(article paru dans l'âge de faire n°100)
Vers 2017 quand les premiers artistes furent candidats aux élections, beaucoup crurent d'abord à un canular. Les Partis de l'époque (mouvement pyramidaux dévoués à l'élection d'un chef) moquèrent ces mouvements initialement disparates qui œuvraient à mettre de "l'art dans la vie". Les premières victoires électorales eurent lieux et les citoyens découvrirent les capacités d'expertise et de gestion de ces militants poélitiques.
Ils décidèrent notamment de permettre aux activistes de l'éducation populaire de développer à grande échelle l'idée simple que chaque citoyen est un artiste et un expert en puissance et le mouvement fit boule de neige : ils furent bientôt des millions à se déclarer “artivistes” ! Des villages devinrent autonome et décidèrent de désobéir aux différentes institutions. Un vaste réseau mondial, sans centralité et sans hiérarchie, se mit à construire une "mondialité de la rencontre et du partage". Internet fut finalement le premier "espace de l'émancipation mondiale (EEM)" : les découvertes, les brevets furent partagés gratuitement sans aucun respect des droits à la propriété. Les EEM devinrent petit à petit la règle, et bien que leur gestion fasse encore débat aujourd’hui, rare sont ceux qui souhaitent ouvertement la re-privatisation de l'eau, des transports en commun ou même de l'énergie.
Les "artivistes de l'émancipation" utilisèrent les outils de l'art et de la création pour inventer pas à pas le monde qui est le notre à présent. Rétrospectivement, chacun s'accorde à dire que c'est la détermination poétique et la joie de la controverse populaire qui permirent ce vaste basculement.
En effet, les premiers artivistes décidèrent de commencer par les fins (une idée simple et romantique pour l'époque) : sauver la planète, partager les richesses, émanciper l'être humain des différentes dominations... Ces idées rassembleuses devinrent des films, des chansons, des BD... Les artivistes œuvrent depuis à rendre visible la complexité du monde et son mouvement même, à valoriser la capacité qu'a chacun à transformer le réel.

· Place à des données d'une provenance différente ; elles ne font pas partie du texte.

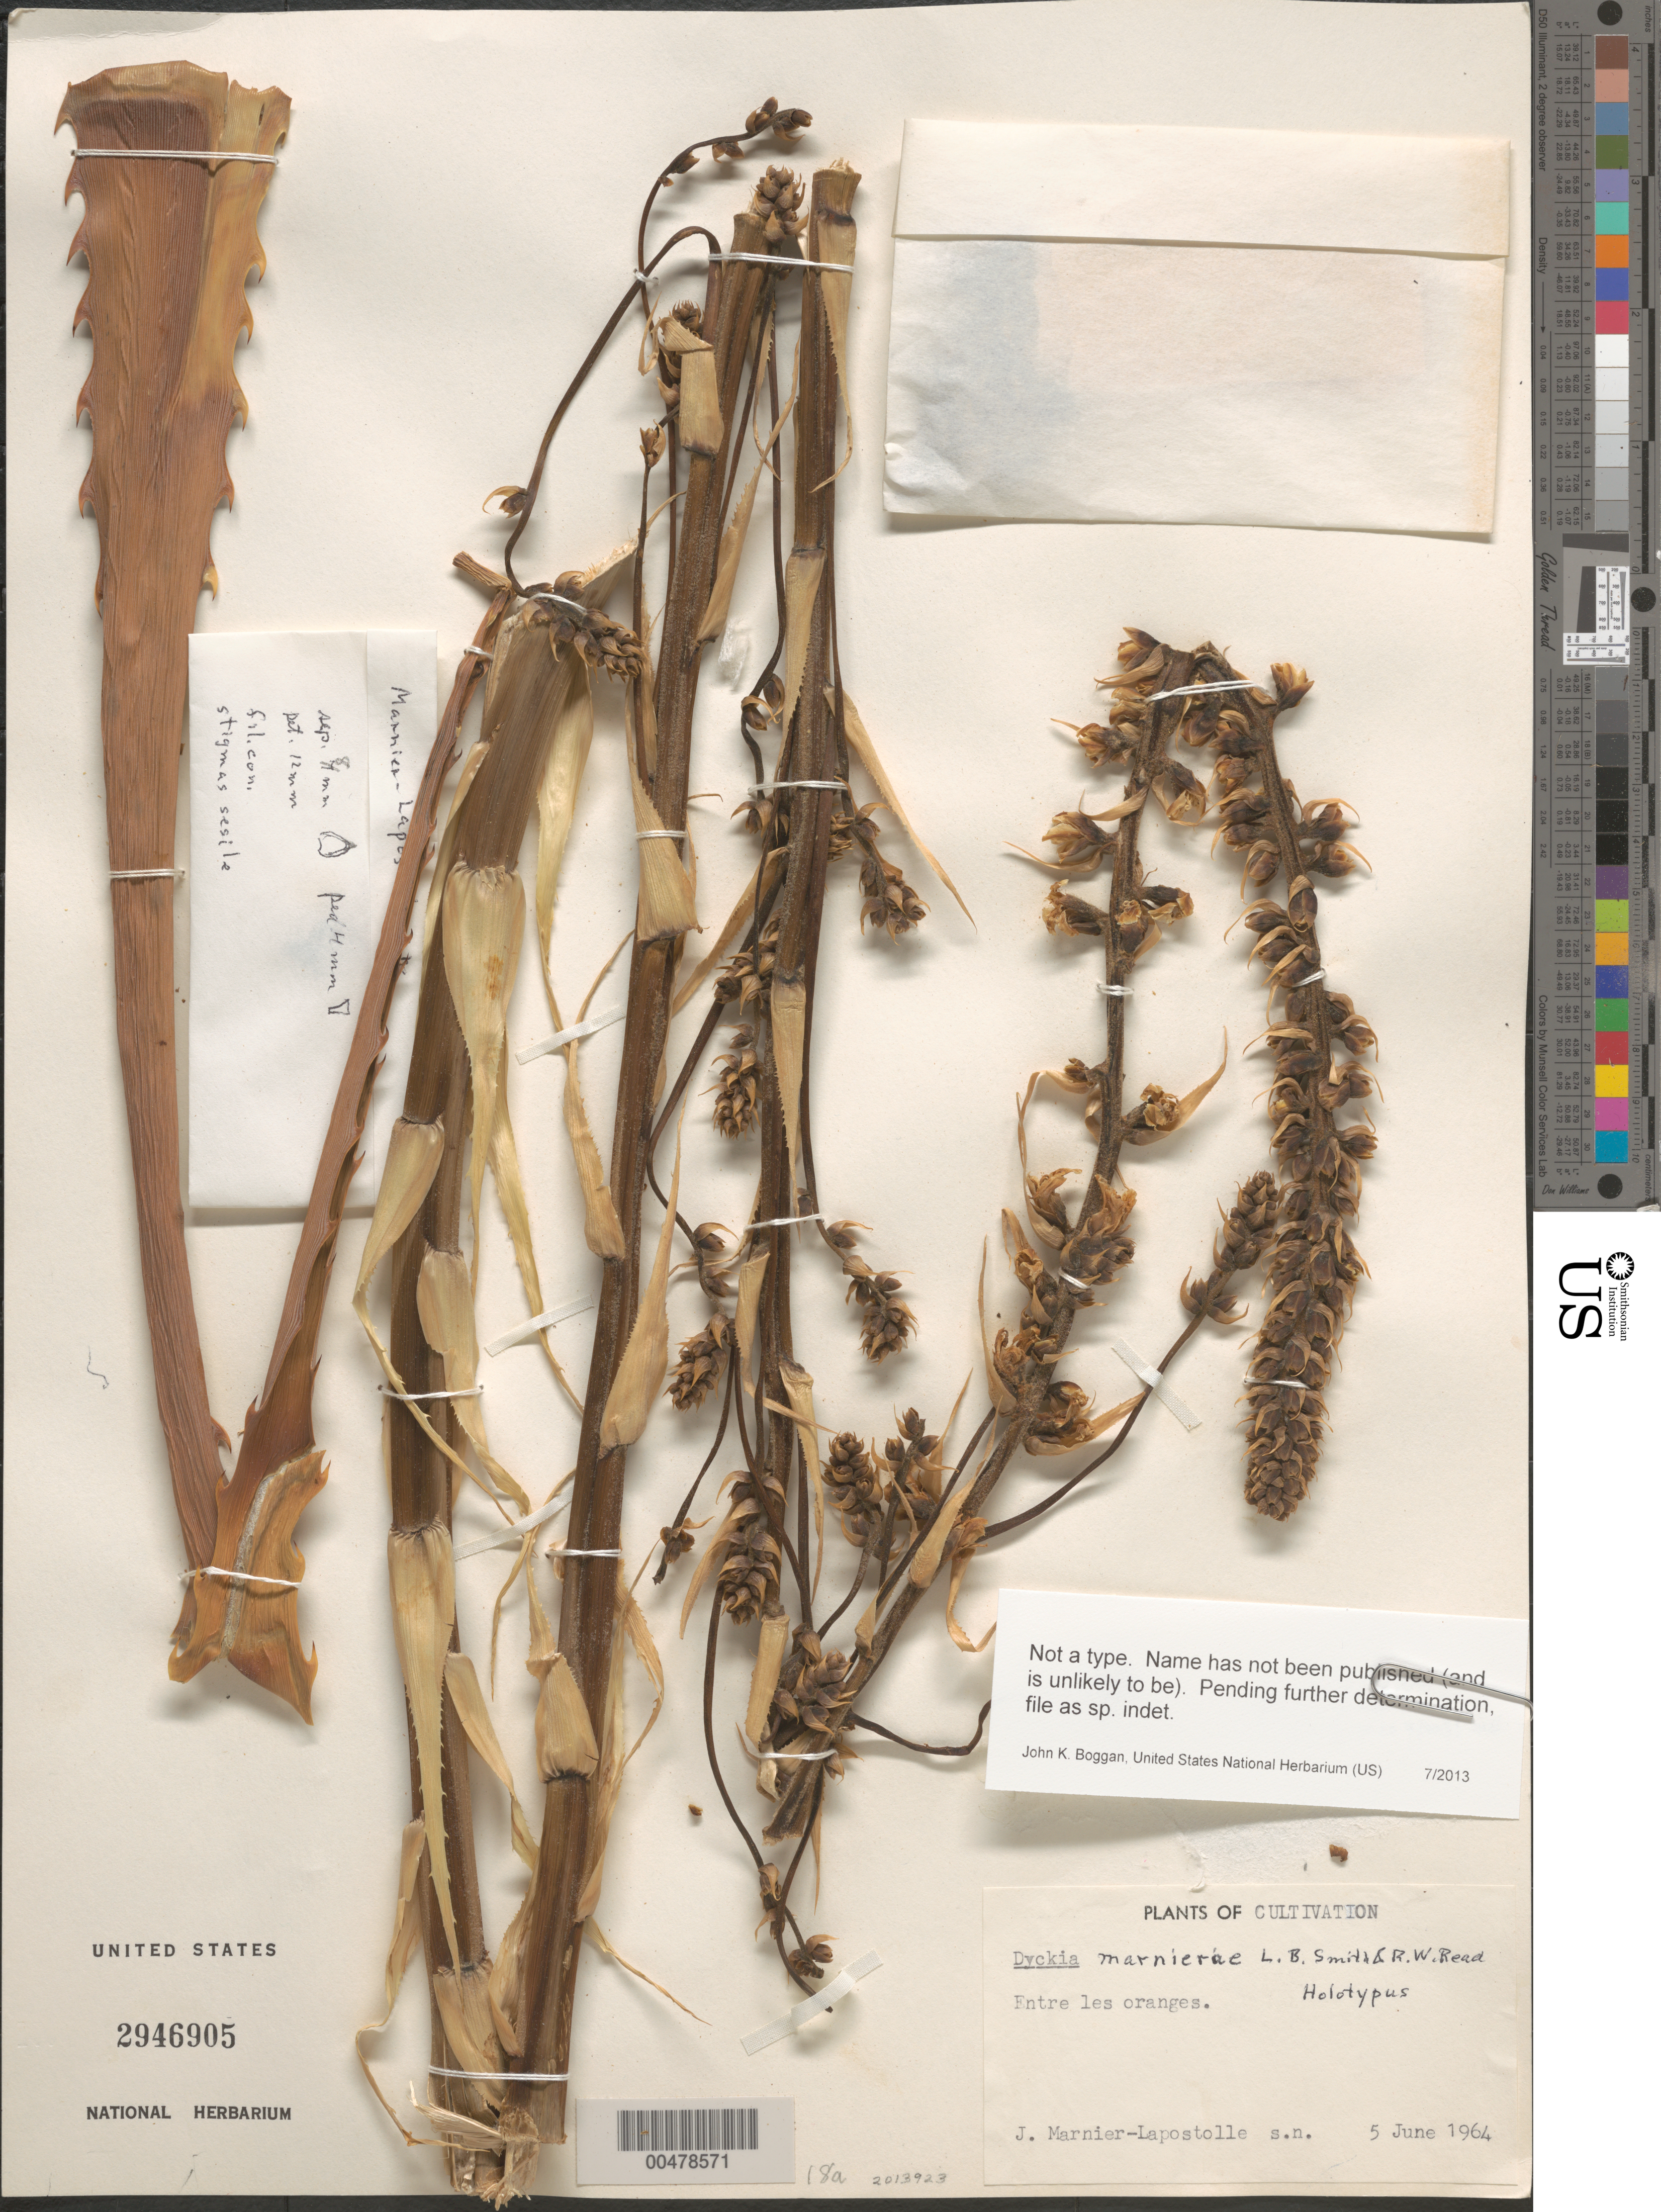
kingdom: Plantae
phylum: Tracheophyta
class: Liliopsida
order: Poales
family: Bromeliaceae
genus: Dyckia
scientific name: Dyckia sp.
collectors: J. Marnier-Lapostolle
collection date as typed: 05 Jun 1964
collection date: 1964-06-05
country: Germany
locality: Gorgenthal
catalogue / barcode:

C'est cette méthode qui permit en quelques années de rendre lisible l'utilisation de la dette par les multinationales et les banques, de populariser les issues écologiques, de faire reculer les racismes...
L'autre levier qui rendit ce mouvement incontournable est sans conteste l'idée que si la "fin" est commune, le chemin mérite débat. Cette règle simple, sans doute issue de la part de doute nécessaire à toute création artistique, fut couplée à une notion de plaisir à œuvrer à la chose publique. Les rencontres "saisons d'émancipations", qui sont aujourd'hui un moment partagé de notre vie commune, furent inventés dans un des premiers villages autonomes au Kurdistan vers 2022. Cette méthode était alors une réponse pour vivre ensemble en prenant le temps de partager les différences de culture et en actant des orientations pour un trimestre. Les "saisons d'émancipations" sont à présent un temps qui rythme notre mondialité. Un semaine par trimestre est consacré au "commun" du local au mondial. Les arts et les savoirs, la fête, la controverse et la décision collective sont appréhendé dans un même mouvement.
Si les "artivistes de l'émancipation" sont devenus le symbole du mouvement qui a créé notre monde, leur particularité aura également était de modifier la place de l'art dans la société. Au début de notre siècle l'art était piégé entre des "créations élitistes" avec peu de résonances populaires et des "productions rentables" soumises aux lois du marché. L'émergence de ce mouvement poélitique a libéré le monde de multiples dominations mais aussi les artistes de ce piège à double tranchant. Il a favorisé une pratique populaire de l'art (auparavant la majorité des citoyens étaient exclus de toute pratique artistique) et les œuvres (musicales, théâtrales, cinématographiques…) ont à présent un rôle central dans la co-invention du commun.
Bien-sur, le monde n'est pas fini. Le choc de nos fragilités fait toujours des dégâts : la concurrence a de nombreux adeptes, la planète souffre encore de 200 ans de productivisme, les identités construisent plus de murs que de ponts, des poches de misères subsistent .... La controverse mondiale si elle a un cap ne permet pas toujours de prendre des décisions communes et efficaces à chaque endroit de notre planète. Il n'y a plus de frontières depuis 2043 mais des siècles de guerres et de dominations ont marqué notre humanité. Nous savons depuis le début de ce grand basculement qu'il n'y aura pas de grand soir et cette idée simple nous a libéré pour prendre soin du chemin et non seulement de la destination, c'est bien cela mettre de l'art dans la vie : un art de vivre !
Laurent Eyraud-Chaume, pour le Pas de l'oiseau, théâtre poétique d'utilité publique, en direct de 2050.